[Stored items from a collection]
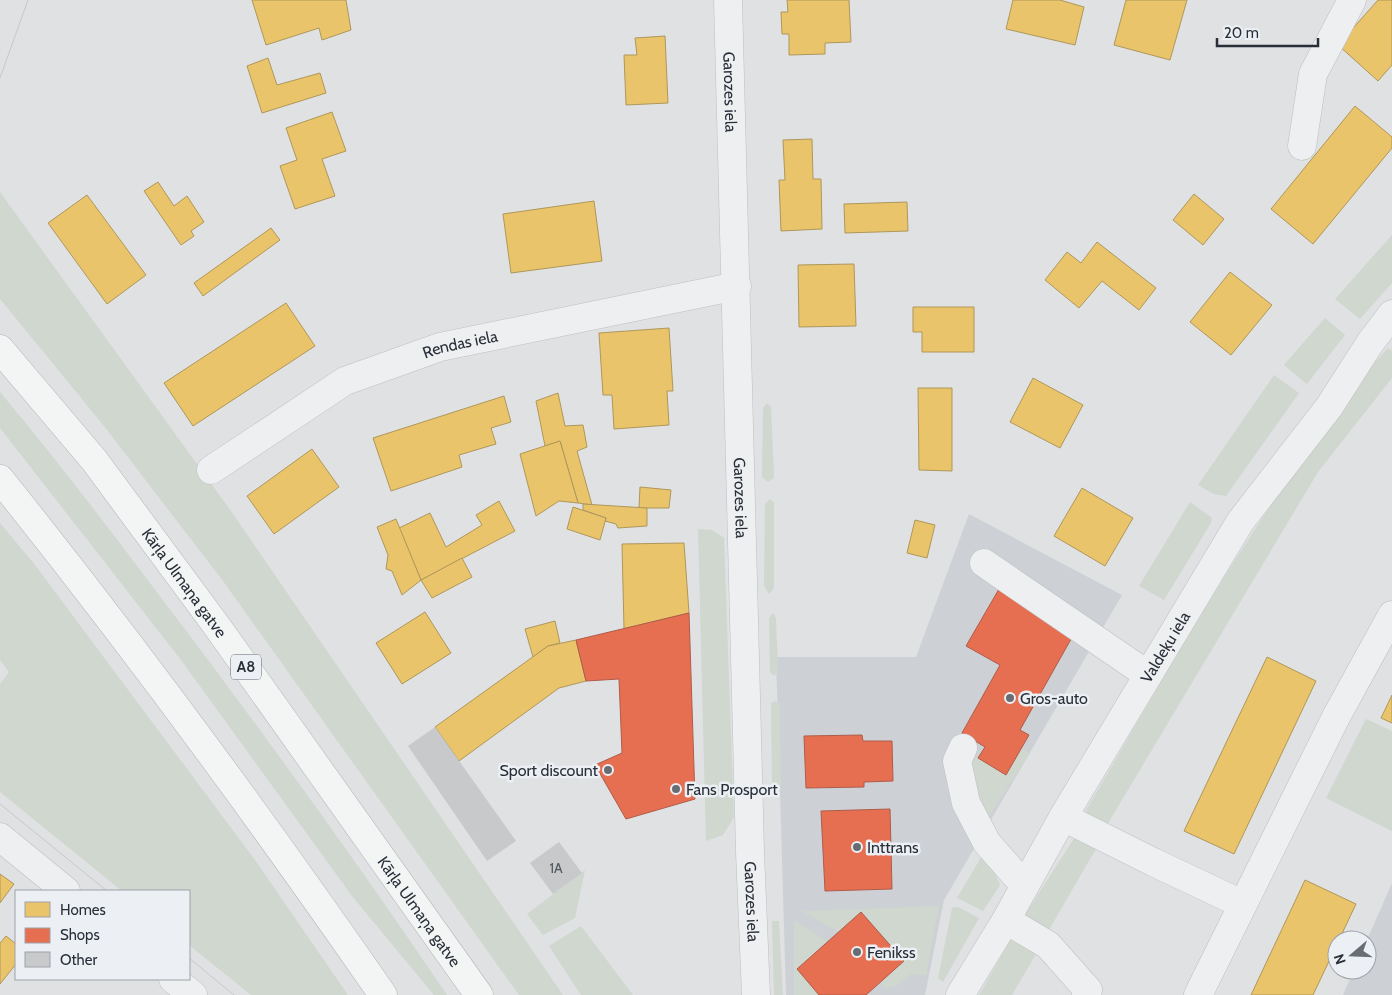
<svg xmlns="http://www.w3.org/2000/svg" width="1392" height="995" font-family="Cabin,sans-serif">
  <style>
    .built { fill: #cdd0d5 }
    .green { fill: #d0d7cf }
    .homes { fill: #e9c46a; stroke: #af975b }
    .shops { fill: #e76f51; stroke: #ae5c4a }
    .building { fill: #c7c9cb }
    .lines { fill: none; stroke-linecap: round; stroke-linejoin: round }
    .minor-casing { stroke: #bdbfc1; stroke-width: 29 }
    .highway-casing { stroke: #b1b4b8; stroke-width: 29 }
    .minor { stroke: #eeeff0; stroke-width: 28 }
    .highway { stroke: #f3f4f4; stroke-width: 28 }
    .tram { stroke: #c7c8ca; stroke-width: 1 }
    .poi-dot { fill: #686d74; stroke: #eceff3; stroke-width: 2 }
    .labels { text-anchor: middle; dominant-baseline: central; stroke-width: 5; stroke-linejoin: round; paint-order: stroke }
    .number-label { font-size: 14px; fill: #50565e }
    .shield { fill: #eceff3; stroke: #636971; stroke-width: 1 }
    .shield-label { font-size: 15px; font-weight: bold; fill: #282f39 }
    .street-label { font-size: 16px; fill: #282f39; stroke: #eceff3 }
    .poi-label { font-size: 16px; fill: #282f39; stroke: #eceff3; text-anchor: start }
  </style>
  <rect width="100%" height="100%" fill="#dfe1e3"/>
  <g class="built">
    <polygon points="969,514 1122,595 944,900 925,995 786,995 776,657 916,657"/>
    <polygon points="1392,883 1392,995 1343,995 1354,970 1367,970 1367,940"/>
  </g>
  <g class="green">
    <polygon points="0,192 231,511 563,995 519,995 223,581 104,426 0,299"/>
    <polygon points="1392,235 1392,283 1360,319 1335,299"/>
    <polygon points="1325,318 1345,335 1307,384 1284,365"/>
    <path d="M 1388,348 L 1392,351 L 1392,378 L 1318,472 L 1107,825 L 1087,816 L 1086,810 C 1157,690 1224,569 1305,456 C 1332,419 1357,381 1388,348 Z"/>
    <polygon points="1274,375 1299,393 1226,496 1214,494 1198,485"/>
    <path d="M 0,392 C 63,467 122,546 181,624 C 273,746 362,869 447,995 L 434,995 L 352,896 L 181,660 L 0,428 Z"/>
    <polygon points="767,403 771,407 774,478 768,482 762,477 763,408"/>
    <polygon points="770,499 774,503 774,588 769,594 764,586 765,504"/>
    <polygon points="1190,502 1212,518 1211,523 1164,600 1139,586"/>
    <polygon points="0,523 35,565 255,860 348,995 251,995 189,945 189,891 122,891 0,792 0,684 9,672 0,660"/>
    <polygon points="698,529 712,530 724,538 734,817 723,835 706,841"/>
    <polygon points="773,613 776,618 778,672 774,676 770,672 769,618"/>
    <polygon points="775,701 780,706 781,785 776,789 772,783 771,703"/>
    <polygon points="1366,719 1392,731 1392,831 1326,798"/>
    <polygon points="1022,748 1030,753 985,823 968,765 975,755 1006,774"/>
    <polygon points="1078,837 1097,847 1046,935 1021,921 1073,840"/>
    <polygon points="983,854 996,875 1000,885 983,911 957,898"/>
    <polygon points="585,870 575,918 543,935 527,914"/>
    <polygon points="939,906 926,975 911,974 896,986 886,988 880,983 904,961 862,912 839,932 802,911"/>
    <polygon points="958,907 979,918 943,982 938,978 952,908"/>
    <polygon points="794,920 828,942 797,969 818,993 816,995 794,995"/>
    <polygon points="772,921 779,921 783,995 774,995"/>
    <polygon points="581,926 633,995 581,995 549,946"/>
    <polygon points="1013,936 1039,949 1012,995 979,995"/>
  </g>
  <g class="homes">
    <polygon points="252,0 346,0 351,30 322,40 319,28 266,45"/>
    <polygon points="787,0 849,0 851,42 825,43 825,54 789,55 789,34 782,34 781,12 788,12"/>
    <polygon points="1013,0 1060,0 1084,7 1075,45 1006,29"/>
    <polygon points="1126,0 1187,0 1170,60 1114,45"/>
    <polygon points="1378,0 1392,0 1392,65 1378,81 1338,45"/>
    <polygon points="665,36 668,103 626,105 624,55 637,55 635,38"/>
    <polygon points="268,58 277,85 320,73 326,93 262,113 247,66"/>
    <polygon points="1355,106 1392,137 1392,148 1313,244 1271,209"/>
    <polygon points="332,112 346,151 322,159 335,196 295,209 280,166 297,160 286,128"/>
    <polygon points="812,139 813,179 821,179 822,229 781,231 779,180 785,180 783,140"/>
    <polygon points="158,182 174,206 187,196 204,222 191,231 194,236 181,245 144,191"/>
    <polygon points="1194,194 1224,219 1203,245 1173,220"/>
    <polygon points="87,195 146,275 107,304 48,223"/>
    <polygon points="594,201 602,261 511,273 503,214"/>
    <polygon points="907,202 908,231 845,233 844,204"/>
    <polygon points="271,228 280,240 203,296 194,283"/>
    <polygon points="1097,242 1156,288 1139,310 1102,281 1079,308 1045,280 1067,252 1081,263"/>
    <polygon points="854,264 856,326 799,327 798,265"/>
    <polygon points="1230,272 1272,305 1231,355 1190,322"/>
    <polygon points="286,303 315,346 193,426 164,383"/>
    <polygon points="913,307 974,307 974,352 922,352 922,332 913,332"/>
    <polygon points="669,328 673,391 667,391 669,425 614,429 612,395 603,395 599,333"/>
    <polygon points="1033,378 1083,405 1060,448 1010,422"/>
    <polygon points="918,388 952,388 952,471 919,470"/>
    <polygon points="558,393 565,426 583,425 587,447 577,451 592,505 578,503 560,441 545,446 536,401"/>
    <polygon points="504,396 511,422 491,428 496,444 459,455 462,467 391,491 373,438"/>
    <polygon points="560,441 578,503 559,501 536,516 520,454"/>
    <polygon points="312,449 339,487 274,534 247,496"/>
    <polygon points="640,487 671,490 669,508 639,508"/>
    <polygon points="1082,488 1133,518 1105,566 1054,536"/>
    <polygon points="499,501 515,531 421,580 399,528 430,513 446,547 482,525 476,515"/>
    <polygon points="583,504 647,508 647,526 618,528 616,524 605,521 606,518 583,510"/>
    <polygon points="573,507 606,518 600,540 567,529"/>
    <polygon points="396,519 421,580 402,595 392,571 386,569 388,555 377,527"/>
    <polygon points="915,520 935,525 927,558 907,553"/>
    <polygon points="684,543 689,613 624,629 622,544"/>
    <polygon points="462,558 472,577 432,598 421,580"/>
    <polygon points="425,612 451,653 402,684 376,643"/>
    <polygon points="555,621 560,643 548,646 533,657 525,629"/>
    <polygon points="576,640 586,681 559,688 459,761 435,727 548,646"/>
    <polygon points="1267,657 1316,681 1234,854 1184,831"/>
    <polygon points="1392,695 1392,723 1381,718"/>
    <polygon points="0,874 14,884 0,903"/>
    <polygon points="1305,880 1356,904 1313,995 1251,995"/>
    <polygon points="6,936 16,944 16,964 0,984 0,943"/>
  </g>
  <g class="shops">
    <polygon points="999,589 1075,632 1020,730 1029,735 1006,775 978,758 985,747 962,733 1000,665 966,646"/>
    <polygon points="689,613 695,799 626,819 595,765 622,753 619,679 586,681 576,640"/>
    <polygon points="862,735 863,741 892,741 893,781 864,782 864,787 806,788 804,736"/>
    <polygon points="890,809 892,889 825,891 821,811"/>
    <polygon points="861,912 904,961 866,995 819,995 797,969"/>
  </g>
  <g class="building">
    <polygon points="435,727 516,841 487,861 408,746"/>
    <polygon points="559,842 582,873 553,894 530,863"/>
  </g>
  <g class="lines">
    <defs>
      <g id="minor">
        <path id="s1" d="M 728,0 L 750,852 L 756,995"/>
        <polyline points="1302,146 1313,74 1352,0"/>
        <path id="s2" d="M 211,470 L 345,381 L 440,347 L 737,286"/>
        <polyline points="984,563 1148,675"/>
        <polyline points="963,748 957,761 966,803 987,843 1025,886"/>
        <polyline points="1063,817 1153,862 1242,904"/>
        <polyline points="0,837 66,891"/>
        <polyline points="1006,920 1048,945 1088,990 1086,995"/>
        <polyline points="173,979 193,995"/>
        <path id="s3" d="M 960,995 L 1006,920 L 1063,817 L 1240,522 L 1329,407 L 1370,343 L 1392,314"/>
        <polyline points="1198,995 1336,717 1392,615"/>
      </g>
      <g id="highway">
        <path id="s4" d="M 0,349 L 94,460 L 216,625 L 479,995"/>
        <path d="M 0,479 C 134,646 261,819 383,995"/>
      </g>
    </defs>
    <use href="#minor" class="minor-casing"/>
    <use href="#highway" class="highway-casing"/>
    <use href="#minor" class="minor"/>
    <use href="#highway" class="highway"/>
    <g class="tram">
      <polyline points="0,78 28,0"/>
      <polyline points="0,804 107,891"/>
      <polyline points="189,958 234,995"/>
    </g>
  </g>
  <g class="poi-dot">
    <circle cx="1010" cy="698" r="5"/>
    <circle cx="608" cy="770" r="5"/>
    <circle cx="676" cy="789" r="5"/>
    <circle cx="857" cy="847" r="5"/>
    <circle cx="857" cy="952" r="5"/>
  </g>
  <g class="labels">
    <g class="number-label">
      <text x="556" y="868">1A</text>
    </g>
    <rect class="shield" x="231" y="654.5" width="30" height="25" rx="4"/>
    <g class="shield-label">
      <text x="246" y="667">A8</text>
    </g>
    <g class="street-label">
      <text stroke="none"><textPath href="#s1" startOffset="92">Garozes iela</textPath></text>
      <text stroke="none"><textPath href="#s2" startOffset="282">Rendas iela</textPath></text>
      <text stroke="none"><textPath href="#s1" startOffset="498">Garozes iela</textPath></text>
      <text stroke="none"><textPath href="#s4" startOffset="298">Kārļa Ulmaņa gatve</textPath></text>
      <text stroke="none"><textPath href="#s3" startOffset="404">Valdeķu iela</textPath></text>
      <text stroke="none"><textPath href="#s1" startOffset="902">Garozes iela</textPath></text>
      <text stroke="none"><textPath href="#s4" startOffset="702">Kārļa Ulmaņa gatve</textPath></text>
    </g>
    <g class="poi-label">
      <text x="1020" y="698">Gros-auto</text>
      <text x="598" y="770" text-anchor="end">Sport discount</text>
      <text x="686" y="789">Fans Prosport</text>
      <text x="867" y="847">Inttrans</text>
      <text x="867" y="952">Fenikss</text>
    </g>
  </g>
  <rect x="15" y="890" width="175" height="90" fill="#eceff3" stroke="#9ea2a9"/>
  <rect x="25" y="902" width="25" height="15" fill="#e9c46a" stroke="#9ea2a9"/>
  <text x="60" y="915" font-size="15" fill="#282f39">Homes</text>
  <rect x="25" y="928" width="25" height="15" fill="#e76f51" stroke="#9ea2a9"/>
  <text x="60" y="940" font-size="15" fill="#282f39">Shops</text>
  <rect x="25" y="952" width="25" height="15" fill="#c7c9cb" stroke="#9ea2a9"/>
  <text x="60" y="965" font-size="15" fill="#282f39">Other</text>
  <g transform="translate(1352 955) rotate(251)"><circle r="24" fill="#eceff3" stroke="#9ea2a9"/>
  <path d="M0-4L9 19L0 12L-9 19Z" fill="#686d74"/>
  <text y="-8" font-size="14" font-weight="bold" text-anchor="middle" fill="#282f39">N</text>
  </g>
  <path d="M1217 38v8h101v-8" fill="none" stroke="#282f39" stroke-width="2.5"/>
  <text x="1224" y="38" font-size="15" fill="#282f39" stroke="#eceff3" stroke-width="4" paint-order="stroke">20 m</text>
</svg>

● **The task**
Line by line, check the data above for the word "labels" and state how many lines contain it. Give only the number.

● **Task solution**
2